UNPO and WUC were thrilled to welcome multiple guests of honour on the opening day, including Mr. Günther Nooke, Federal Commissioner for Human Rights Policy and Humanitarian Aid at the German Ministry of Foreign Affairs, Mr. Dirk Pleiter of Amnesty International, Ms. Frances Eqerer, representative of Mr. Margarete Bause from the Green Party of the Bavarian Parliament, and Mr. Feruk Unsal, Member of
Parliament in Turkey.
Mr. Nooke spoke of the importance of pursuing a nonviolent path and avoiding any further escalation within minority groups in China. He called for an analysis into the roots of recent uprisings in China and reminded China that it is in their interest to review their policies towards minority groups. These actions would then necessitate a dialogue between the government and minorities – the exact path which could nonviolently reach a solution.
Furthermore, Mr. Nooke touched upon the situation of the Uyghurs currently incarcerated in Guantanamo Bay, individuals who have been found not guilty of any charges and are ready to be released immediately. The Uyhgurs cannot however return to China, as they will undoubtedly suffer severe persecution. Ironically, Mr. Nooke points out, they are largely safer in prison than they would be in China. He therefore called for civil courage in Europe and the United States to grant these individuals immigration visas. Ms.
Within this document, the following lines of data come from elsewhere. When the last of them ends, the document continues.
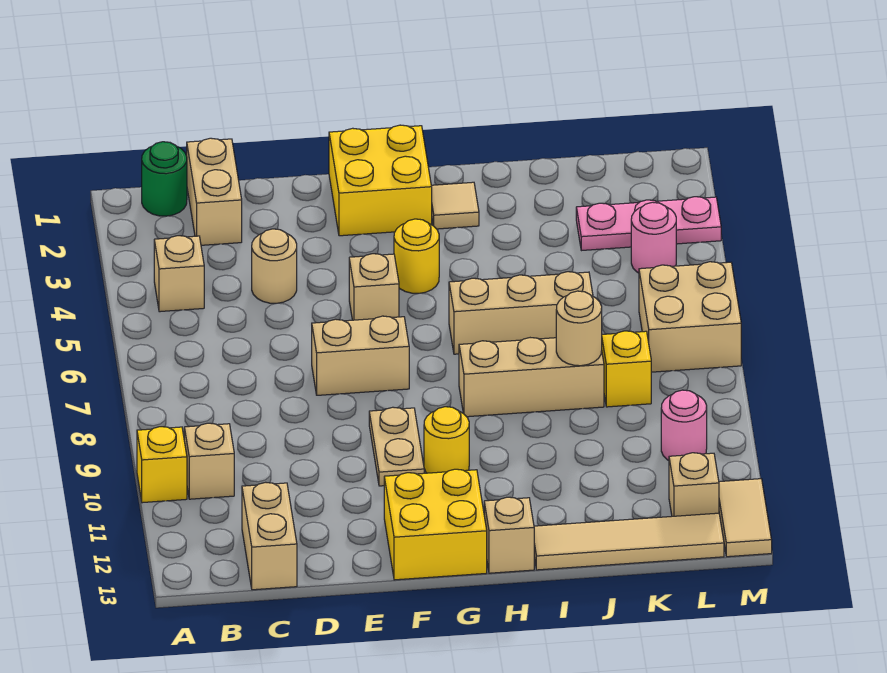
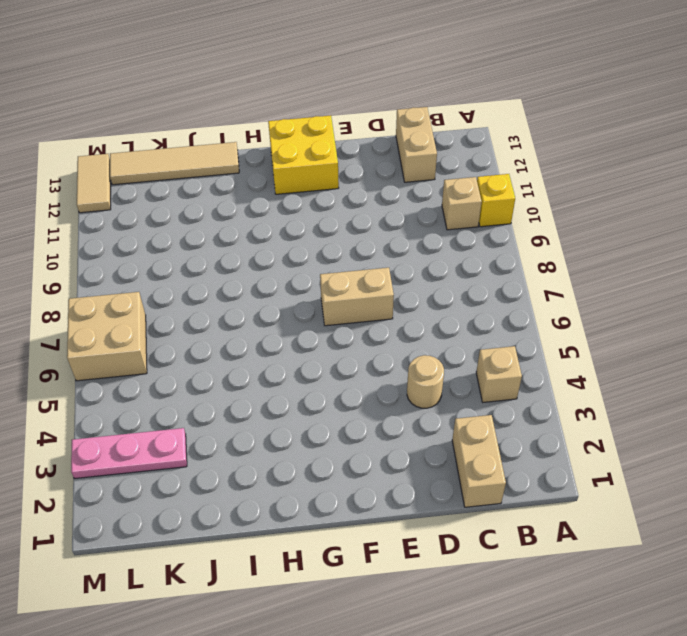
none -> green round brick B1 level 1
none -> yellow brick F1:G2 level 1
none -> tan brick F5 level 1

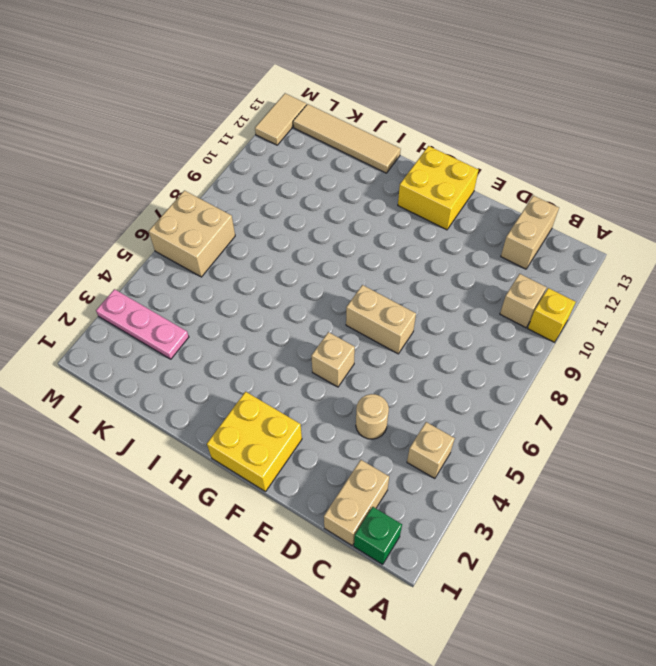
green brick B1 level 1 -> green round brick B1 level 1
none -> tan plate F9:F10 level 1
none -> yellow round brick G4 level 1
none -> yellow round brick G10 level 1

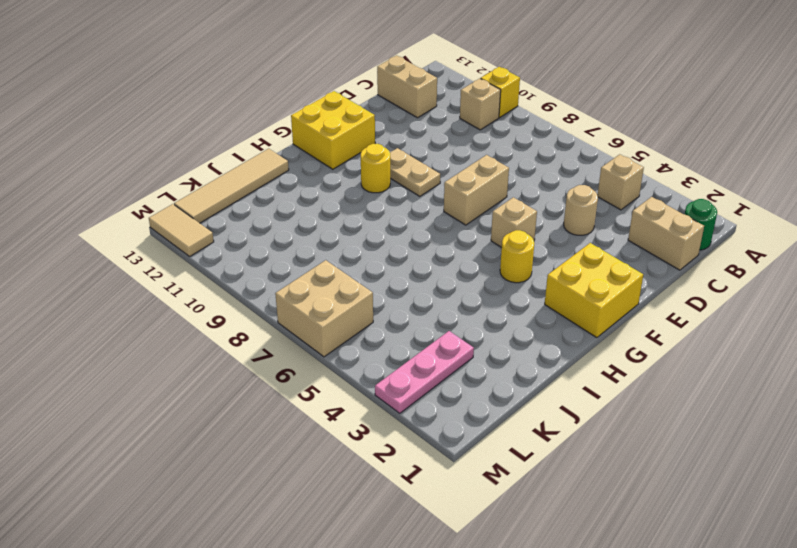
none -> tan tile H2 level 1
none -> tan brick H6:J6 level 1
none -> tan brick H8:J8 level 1

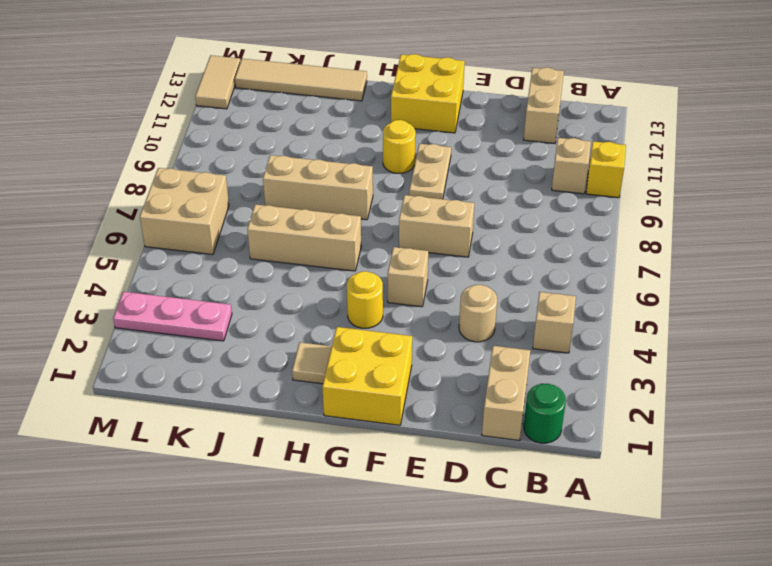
none -> tan brick H13 level 1
none -> yellow brick K8 level 1
none -> pink round brick L4 level 1

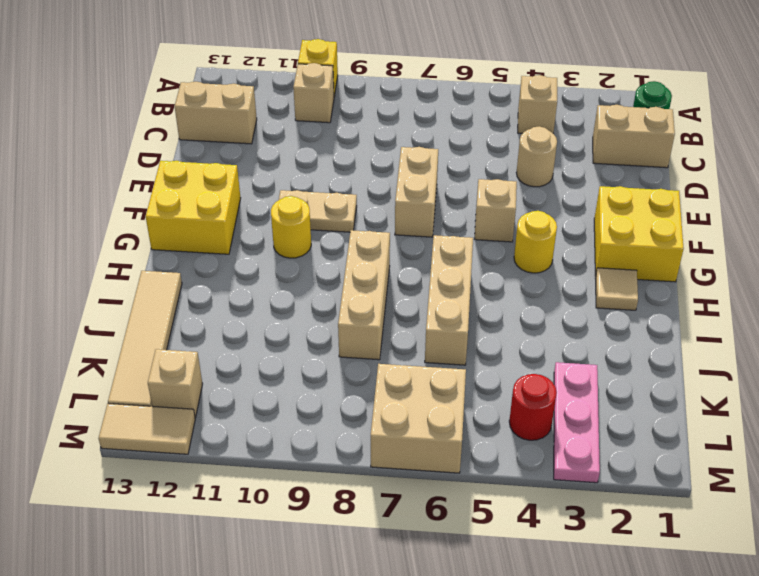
red round brick L4 level 1 -> pink round brick L4 level 1
none -> tan brick H13 level 1
none -> yellow brick K8 level 1
none -> pink round brick L10 level 1

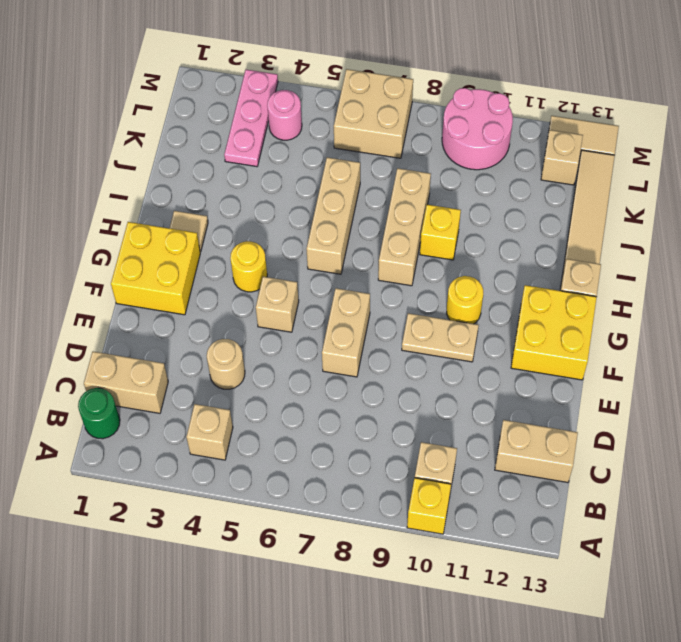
yellow brick I9 level 1 -> yellow brick K8 level 1
pink round brick L9:M10 level 1 -> pink round brick L10 level 1
none -> tan round brick J8 level 2

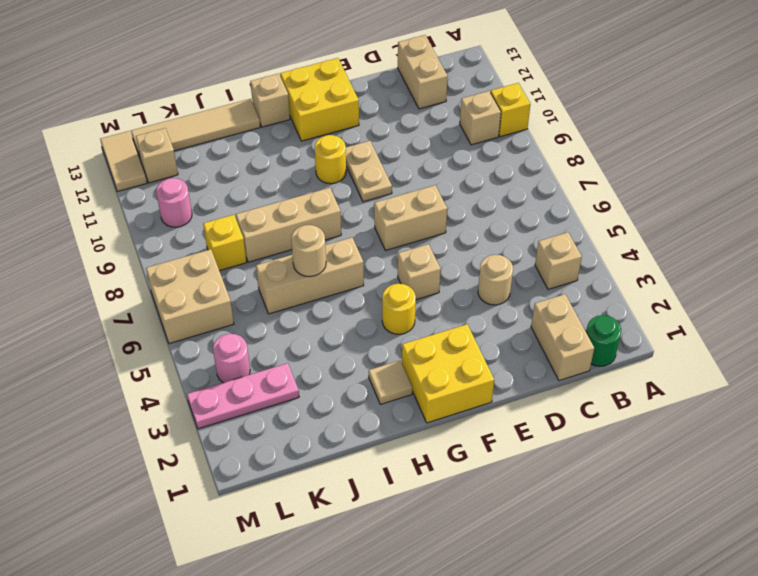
tan round brick I6 level 2 -> tan round brick J8 level 2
Seema Saifee, pro bono attorney for several Uyghurs at Guantanamo, confirmed this argument, underlining that they could be released tomorrow as long as a
country will admit them.
Following a lively and well-attended press conference, to which members of various media sources including Deutsche Welle TV, WDR and the Associated Press attended, participants dove right into their training material.
With the aid of moderators Mr. Ulrich Delius of the Society for Threatened Peoples and Senator Marco Perduca, newly elected Member of the Italian Parliament, participants were guided through an introductory series of lectures on the concepts of international law, avenues of self-determination and case studies of such.
Ms. Anna Batalla, Office of the High Commissioner for Human Rights, Mr. Hans-Joachim Heintze, Institute of International Law of Peace and Armed Conflict, Mr. Michael Gibb, Oxford University, Mr. Pedro Pinto Leite, International Platform for Jurists for East Timor, and Mr. Mohamoud Daar, Somaliland Ambassador to the European Union provided participants with a series of insightful and informative lectures which sparked dynamic discussion from all present.